Ныне, как долг мой исполнен, — я содею, что скажешь,
И поживу тут, воле твоей заведомо покоряясь».
И тот не упускает случая поймать гостя на слове: он велит Гавейну высыпаться хорошенько, нежась в постели допоздна, а затем проводить дни в обществе дамы, в то время как сам хозяин уезжает на охоту. После чего гостю предлагается заключить с владельцем замка договор, на первый взгляд абсурдный:
«А еще, — рек рыцарь, — договоримся–ка вот о чем:
Тебе будет в прибыток, что добуду я в чаще,
А что сам сумеешь промыслить, взамен мне отдашь.
Ну что, идет, добрый сэр? — соблюдем уговор,
Неважно, выйдет ли с того выгода или убыток».
«Господь мне в помощь, — уступил Гавейн, —
Игра мне по нраву, я рад согласиться».
«Коли так, то за кубки — и по рукам ударим!»
Рек лорд той земли. Развеселились тут все,
И воздали должное и еде, и беседе,
Эти лорды и леди за усладами да забавами,
А затем с неизбывной любезностью по обычаю Франции
Встали от застолья пристойно и чинно,
И расцеловались вежественно, расставаясь на ночь.
Ловкие слуги, запалив факелы,
Всех проводили, как должно, в удобные спальни
в кровать.
Но прежде уговор
Припомнили опять;
Владетельный сеньор
Умел в игру играть!
На том завершается Вторая Песнь — и начинается великолепная Песнь Третья, на которой мне хотелось бы остановиться подробнее. Я не стану распространяться о ее блестящей композиции: на этот счет комментариев и без меня написано немало. Более того (учитывая интерес к пресловутой забаве и ее деталям в наши дни, и даже без этой поправки), безупречность построения главы самоочевидна для любого внимательного читателя: сцены охоты «чередуются» с искушениями; символическое диминуэндо от множества оленей (зимой представляющих подлинную экономическую ценность), добытых на первой охоте, к «облезлому лису» [18] последнего дня контрастирует с нарастающей опасностью искушений; выезды на охоту как драматический прием обеспечивают не только временную привязку, не только позволяют взглянуть с двух разных ракурсов на трех главных действующих лиц, которые ни на миг не упускаются из виду, но еще и позволяют удлинить три насущно–важных дня из целого года общего действия и придать им особый вес: здесь в подробном разборе нужды нет[69]. Но у выездов на охоту есть и другая функция, крайне важная для данной обработки сюжета и для меня куда более актуальная. Как я уже говорил, любое рассмотрение «аналогий», в особенности наименее куртуазных, или даже просто внимательное изучение нашего текста без ссылок на другие наводит на мысль о том, что наш поэт изо всех сил старался превратить место искушения в настоящий рыцарский замок — не в какой–нибудь там колдовской мираж и не в обитель фей! — где действуют законы куртуазии, гостеприимства и нравственности.

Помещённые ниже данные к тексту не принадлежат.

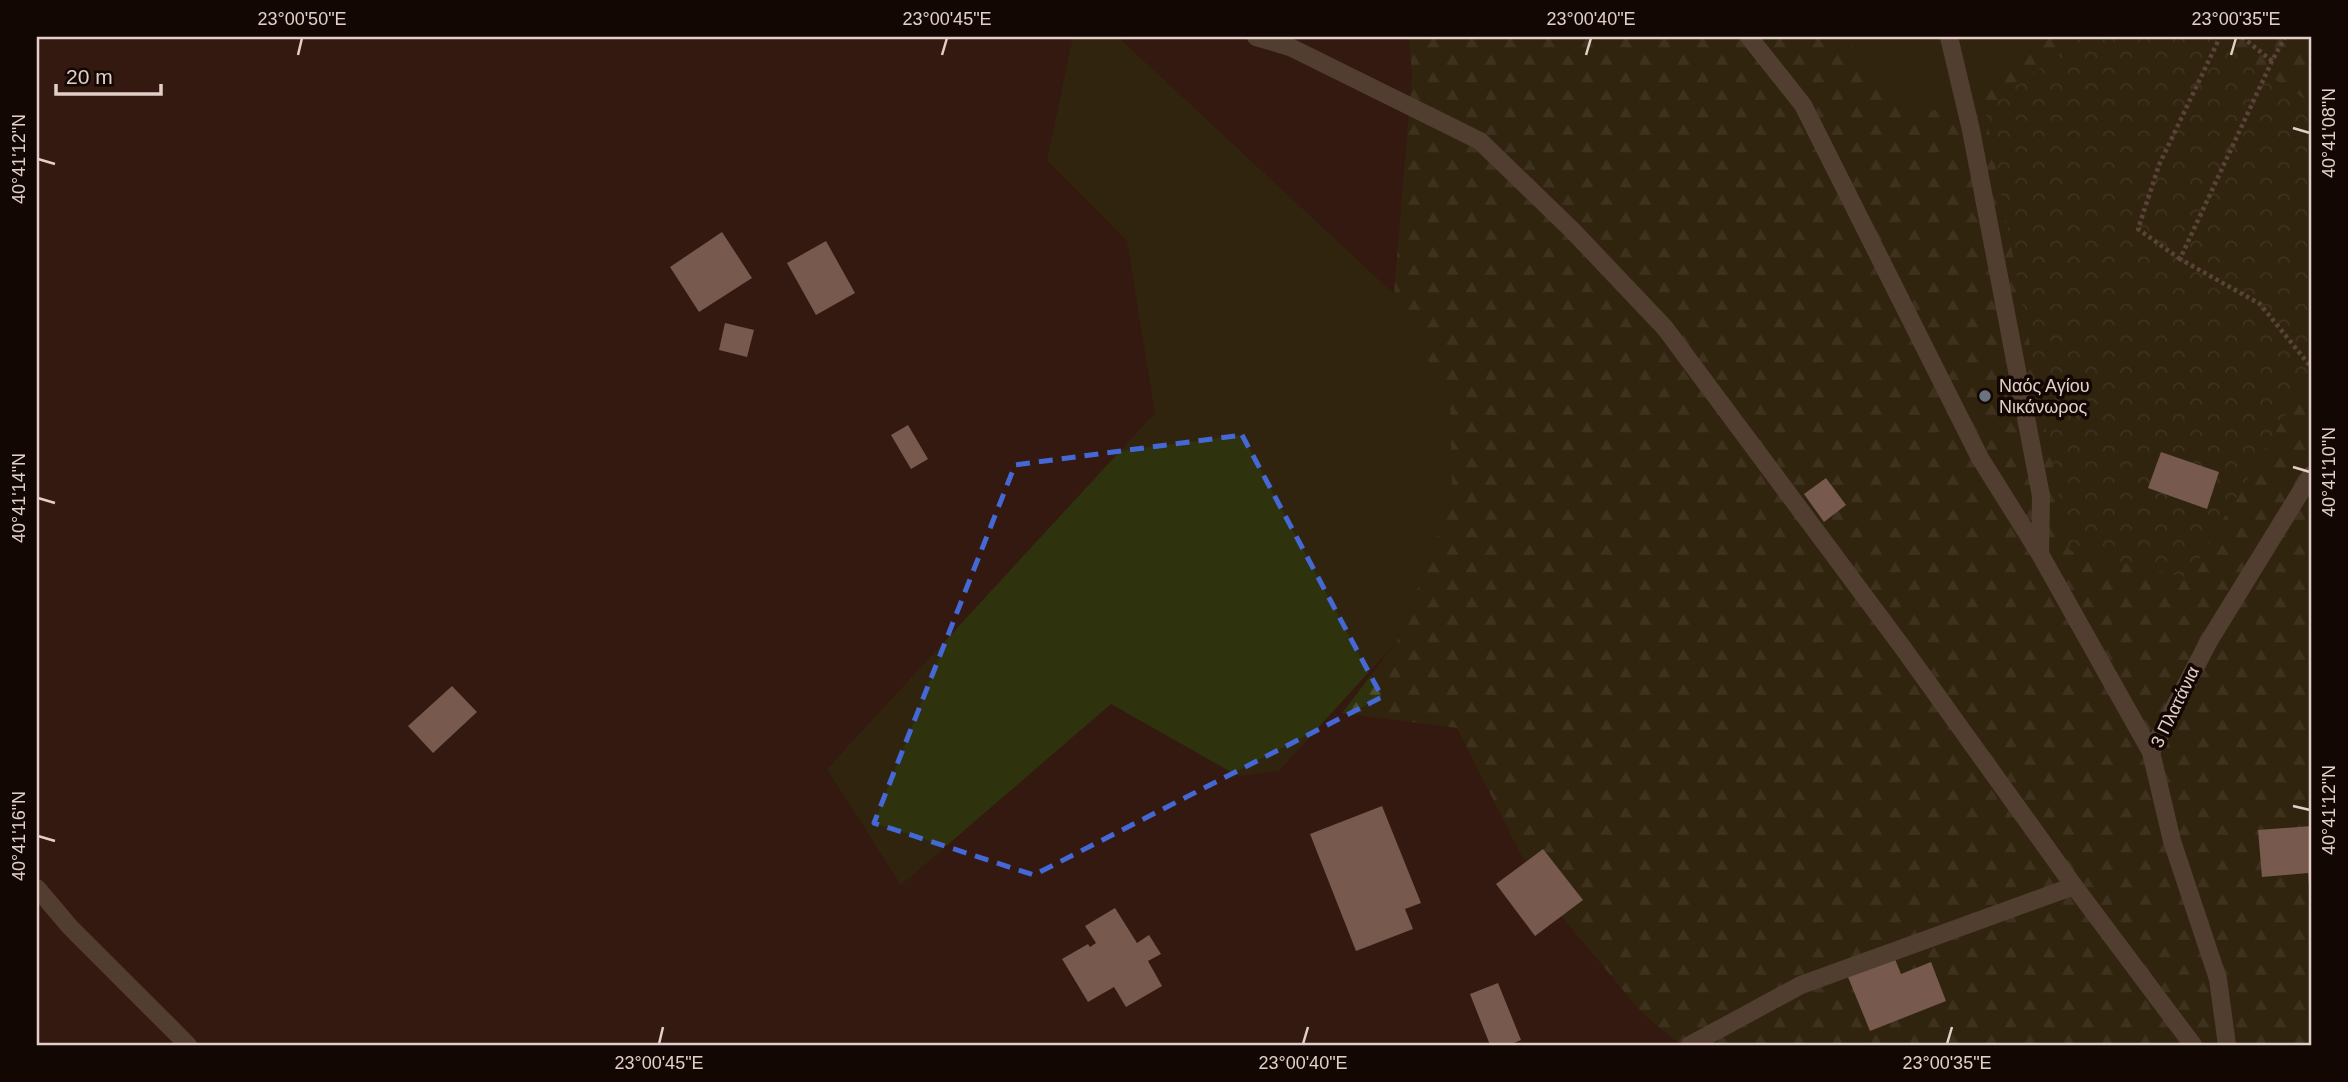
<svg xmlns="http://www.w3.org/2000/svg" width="2348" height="1082" font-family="Arial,sans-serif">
<defs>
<pattern id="forest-firs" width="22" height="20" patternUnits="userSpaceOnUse" patternTransform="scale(1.75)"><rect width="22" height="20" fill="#2e320d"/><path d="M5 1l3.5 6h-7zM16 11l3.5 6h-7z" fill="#4c4f2f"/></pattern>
<pattern id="park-crowns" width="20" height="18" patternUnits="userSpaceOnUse" patternTransform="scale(1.75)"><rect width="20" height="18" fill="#2e320d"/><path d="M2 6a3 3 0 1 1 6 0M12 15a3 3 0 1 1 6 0" fill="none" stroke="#4c4f2f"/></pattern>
</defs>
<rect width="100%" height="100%" fill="#331910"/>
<path fill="#2e320d" d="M1073 37H1118L1394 294 1450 403 1452 498 1398 640 1279 771 1238 776 1111 704 901 885 827 769 1155 413 1127 241 1047 160Z
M1844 37H2051L1988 88 1912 119Z"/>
<path fill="url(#forest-firs)" d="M1409 37H1844L1912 119 1988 88 2051 37H2311V1045H1681L1643 1014 1538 888 1457 728 1342 713 1398 640 1452 498 1450 403 1394 294 1412 76Z"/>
<path fill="url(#park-crowns)" d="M2082 37H2210L2311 103V373L2188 578 2069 550 1985 109Z"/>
<path fill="#c9a699" d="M722 232 752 278 699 312 670 267Z
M826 241 855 293 816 315 787 263Z
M725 323 754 330 747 357 719 350Z
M908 425 928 459 911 469 891 435Z
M2161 452 2219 472 2207 509 2148 488Z
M1826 478 1846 505 1824 522 1804 494Z
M452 686 477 712 433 753 408 726Z
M1382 806 1421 903 1405 909 1413 929 1356 951 1310 834Z
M2311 826V886H2309L2308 873 2262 877 2258 830Z
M1543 849 1583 900 1535 936 1496 884Z
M1115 908 1137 943 1149 935 1161 954 1148 961 1162 986 1126 1007 1114 987 1088 1002 1062 959 1088 944 1090 947 1096 943 1085 926Z
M1895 959 1901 974 1931 962 1946 1001 1870 1031 1848 977Z
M1498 983 1521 1040 1509 1045H1490L1470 994Z"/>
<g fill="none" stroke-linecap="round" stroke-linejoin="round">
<path stroke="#8a746c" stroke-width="4.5" stroke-dasharray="3.5 3.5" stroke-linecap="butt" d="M2242 37 2272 61 2285 37
M2272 61 2180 259 2260 304 2311 367
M2180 259 2138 229 2159 165 2220 37"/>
<path stroke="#786b57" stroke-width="18" d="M1256 37 1290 47 1480 141 1573 231 1665 328 1903 648 2074 886 2193 1045
M1749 37 1803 105 1980 458 2040 554 2151 752
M1949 37 1971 130 2041 496 2040 554
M37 888 70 927 188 1045
M1690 1045 1801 985 2074 886
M2227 1045 2218 979 2172 841 2151 752 2209 641 2311 475"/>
</g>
<path d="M0 0H2348V1082H0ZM1242 435 1382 697 1034 875 874 823 1015 465Z" fill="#331910" fill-opacity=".55" fill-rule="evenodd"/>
<path fill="none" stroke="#4468d5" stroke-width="5" stroke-dasharray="14 9" stroke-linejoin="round" d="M1242 435 1382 697 1034 875 874 823 1015 465Z"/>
<path fill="none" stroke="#e1cfc8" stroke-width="2.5" d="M298 55 302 38M942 55 947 38M1586 55 1591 38M2231 55 2236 38M2293 128 2310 133M38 159 55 164M2293 467 2310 472M38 498 55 503M2293 806 2310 810M38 836 55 841M659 1044 663 1027M1303 1044 1308 1027M1947 1044 1952 1027"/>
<circle fill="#6b7280" stroke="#130704" stroke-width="2.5" cx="1985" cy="396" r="7"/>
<g text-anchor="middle" stroke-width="7" stroke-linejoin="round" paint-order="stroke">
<g font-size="18" fill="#e1cfc8" stroke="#130704" text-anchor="start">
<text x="1999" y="392">Ναός Αγίου<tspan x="1999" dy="21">Νικάνωρος</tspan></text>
</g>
<g font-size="18" fill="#e1cfc8" stroke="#130704">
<text transform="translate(2175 707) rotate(-64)" y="6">3 Πλατάνια</text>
</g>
</g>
<rect width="2348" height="1082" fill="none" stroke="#130704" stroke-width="77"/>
<path d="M56 84v10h105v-10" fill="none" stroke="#e1cfc8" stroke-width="3.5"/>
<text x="66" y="84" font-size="21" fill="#e1cfc8" stroke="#130704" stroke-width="5" paint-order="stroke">20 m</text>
<rect x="38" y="38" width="2272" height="1006" fill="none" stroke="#e1cfc8" stroke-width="2.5"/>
<g font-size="18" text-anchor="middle" fill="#e1cfc8">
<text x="302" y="25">23°00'50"E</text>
<text x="947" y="25">23°00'45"E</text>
<text x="1591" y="25">23°00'40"E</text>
<text x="2236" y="25">23°00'35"E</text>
<text transform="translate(2329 133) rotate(-90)" y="6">40°41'08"N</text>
<text transform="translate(19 159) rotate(-90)" y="6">40°41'12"N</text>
<text transform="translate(2329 472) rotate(-90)" y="6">40°41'10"N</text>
<text transform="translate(19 498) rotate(-90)" y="6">40°41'14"N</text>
<text transform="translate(2329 810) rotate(-90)" y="6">40°41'12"N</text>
<text transform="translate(19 836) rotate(-90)" y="6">40°41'16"N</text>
<text x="659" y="1069">23°00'45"E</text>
<text x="1303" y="1069">23°00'40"E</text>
<text x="1947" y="1069">23°00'35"E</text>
</g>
</svg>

И в этой смене атмосферы сцены охоты играют весьма важную роль. Владелец замка ведет себя так, как разумно ожидать от настоящего богатого сеньора в это время года. Его необходимо убрать с дороги, но при этом он не держится с загадочной отчужденностью и не исчезает «в никуда». Его отсутствие и благоприятная возможность, представившаяся даме, тем самым объясняются вполне естественными причинами; и благодаря этому искушения тоже выглядят более естественно и вписываются в обычный морально–этический план.